## EXERCISE PASSAGE
Just days earlier the immigrant rights group Voces de la Frontera, joined by local Muslim organizations and other groups, had issued a call for a statewide “Day without Latinxs, Immigrants, and Refugees.” They challenged people not to go to work, and students not to go to school, but instead to take part in a massive act of defiance in the streets of Milwaukee. Organizers said more than 150 businesses closed for the day.
The call for the protest was issued in the midst of the nationwide, coordinated series of immigration raids launched by ICE. These raids took place in the wake of the Trump regime's cold-blooded order to round up and deport undocumented immigrants everywhere. Shortly after Trump signed his executive order instructing government agencies “to deploy all lawful means to secure the Nation’s southern border, to prevent further illegal immigration into the United States,” Sheriff Clarke declared that he was going to turn his local sheriffs into immigration officers in partnership with Immigration and Customs Enforcement (ICE). This is the government's 287(g) program, which gives local and state officers the power to arrest and detain undocumented people as deputized immigration agents. This program was developed under Obama's administration. Known as “Secure Communities,” it was pulled back when a number of major cities and local police opposed it.
Trump's executive order calls for this program to be brought back in cities everywhere; and to punish any that resist, especially those that are now declaring themselves “sanctuary jurisdictions.” Clarke is by no means alone; sheriffs and police chiefs all over the country cannot wait to be able to go "full bore" in rounding up immigrants, with or without papers, who to them are all “criminal aliens.”
On January 27th Clarke responded to a query from The Associated Press: “President Trump made it clear with his executive order on enforcement of our immigration laws.” And, “No more catch and release of criminal illegal aliens. I will assign as many deputies to this initiative as I can. It is a public safety priority.” Clarke is very publicly leading the way in fully loading Trump's fascist assault by adding the armed might of state and local police fully integrated at every level in the war on immigrants. Clarke, a Black, right wing reactionary, has fully embraced the fascism of the Trump-Pence regime. He was considered as a possible pick to be the head of Trump's Department of Homeland Security. And he has been widely promoted in the media nationally, including for his disgusting attack on the Black Lives Matter movement, calling those involved “terrorists.”
In response to all this, business closed. Students organized the day before in classrooms, painting banners and making signs, and then walked out to be part of the protest. Students who had their parents’ permission to participate in the strike were not marked absent from school. Workers left their jobs. They came together in massive numbers and marched from the Latino section of Milwaukee to the Milwaukee County Courthouse. A restaurant owner told the Milwaukee Business Journal that it was an easy decision to shut down and lose a day’s worth of business: “I will do whatever it takes—not only because I'm a Latino supporting a Latino—I will do whatever is (right) for anybody." A 39-year-old foundry worker told the Milwaukee Journal-Sentinel he was marching to fight deportations and show the importance of keeping families together. "We're looking for freedom. We're looking for a better life for our families." "We have to show solidarity."

## DATA EXCERPTS
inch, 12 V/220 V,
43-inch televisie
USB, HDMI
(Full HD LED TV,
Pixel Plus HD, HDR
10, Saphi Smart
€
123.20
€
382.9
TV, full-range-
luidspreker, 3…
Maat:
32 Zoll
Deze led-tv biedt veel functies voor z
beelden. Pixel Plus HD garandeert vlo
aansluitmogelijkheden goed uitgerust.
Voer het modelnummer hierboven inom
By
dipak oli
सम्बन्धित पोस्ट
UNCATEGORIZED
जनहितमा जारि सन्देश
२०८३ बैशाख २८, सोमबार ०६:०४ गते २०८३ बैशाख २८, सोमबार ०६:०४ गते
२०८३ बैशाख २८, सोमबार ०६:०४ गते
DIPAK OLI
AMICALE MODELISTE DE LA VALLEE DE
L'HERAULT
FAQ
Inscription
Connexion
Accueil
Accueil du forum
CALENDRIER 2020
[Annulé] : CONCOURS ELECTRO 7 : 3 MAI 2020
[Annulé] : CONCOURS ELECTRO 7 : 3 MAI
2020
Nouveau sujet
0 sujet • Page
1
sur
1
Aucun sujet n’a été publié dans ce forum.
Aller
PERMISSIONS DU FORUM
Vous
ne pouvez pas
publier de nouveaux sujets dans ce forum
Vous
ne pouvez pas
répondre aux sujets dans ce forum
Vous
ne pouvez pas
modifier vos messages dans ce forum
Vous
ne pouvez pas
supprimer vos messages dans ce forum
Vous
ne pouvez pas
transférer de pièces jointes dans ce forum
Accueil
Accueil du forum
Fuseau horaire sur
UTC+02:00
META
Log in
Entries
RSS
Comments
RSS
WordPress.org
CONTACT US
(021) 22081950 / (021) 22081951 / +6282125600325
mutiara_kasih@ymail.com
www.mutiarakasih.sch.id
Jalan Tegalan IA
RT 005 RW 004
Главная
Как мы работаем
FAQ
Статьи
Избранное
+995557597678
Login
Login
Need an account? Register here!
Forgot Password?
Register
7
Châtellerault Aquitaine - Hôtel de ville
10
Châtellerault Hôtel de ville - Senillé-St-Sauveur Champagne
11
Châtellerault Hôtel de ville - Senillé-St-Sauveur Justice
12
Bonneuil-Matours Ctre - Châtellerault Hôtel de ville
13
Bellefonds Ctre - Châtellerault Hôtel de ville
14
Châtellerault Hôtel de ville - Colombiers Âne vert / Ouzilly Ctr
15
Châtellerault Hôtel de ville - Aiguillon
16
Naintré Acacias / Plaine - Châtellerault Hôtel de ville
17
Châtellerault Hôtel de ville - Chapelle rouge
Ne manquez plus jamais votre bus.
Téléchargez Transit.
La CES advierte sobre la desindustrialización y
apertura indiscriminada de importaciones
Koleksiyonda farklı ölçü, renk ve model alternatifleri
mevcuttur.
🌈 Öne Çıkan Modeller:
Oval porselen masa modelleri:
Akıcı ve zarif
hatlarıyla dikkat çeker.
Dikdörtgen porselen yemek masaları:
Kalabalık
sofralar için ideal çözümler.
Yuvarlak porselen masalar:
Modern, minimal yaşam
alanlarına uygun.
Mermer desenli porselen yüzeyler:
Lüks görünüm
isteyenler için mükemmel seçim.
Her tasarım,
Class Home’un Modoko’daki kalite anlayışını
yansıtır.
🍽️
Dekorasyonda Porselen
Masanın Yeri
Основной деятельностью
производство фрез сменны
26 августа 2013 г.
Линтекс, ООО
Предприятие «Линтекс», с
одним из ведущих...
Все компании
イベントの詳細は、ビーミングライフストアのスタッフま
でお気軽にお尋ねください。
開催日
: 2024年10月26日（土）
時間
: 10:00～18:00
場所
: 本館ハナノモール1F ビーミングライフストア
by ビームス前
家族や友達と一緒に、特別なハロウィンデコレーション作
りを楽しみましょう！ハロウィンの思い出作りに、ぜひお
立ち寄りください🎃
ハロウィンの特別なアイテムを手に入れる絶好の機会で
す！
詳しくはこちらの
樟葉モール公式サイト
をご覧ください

## ACTIVITY A
According to the Milwaukee protest text, how many businesses did organizers say closed for the day?
## ACTIVITY B
Reproduce the portion of the Milwaukee protest text starting at "Just days earlier" and ending at "for the day.".
The records are separate material and are unrelated to the Milwaukee protest text.

## TASK RESULT A
More than 150 businesses.

## TASK RESULT B
Just days earlier the immigrant rights group Voces de la Frontera, joined by local Muslim organizations and other groups, had issued a call for a statewide “Day without Latinxs, Immigrants, and Refugees.” They challenged people not to go to work, and students not to go to school, but instead to take part in a massive act of defiance in the streets of Milwaukee. Organizers said more than 150 businesses closed for the day.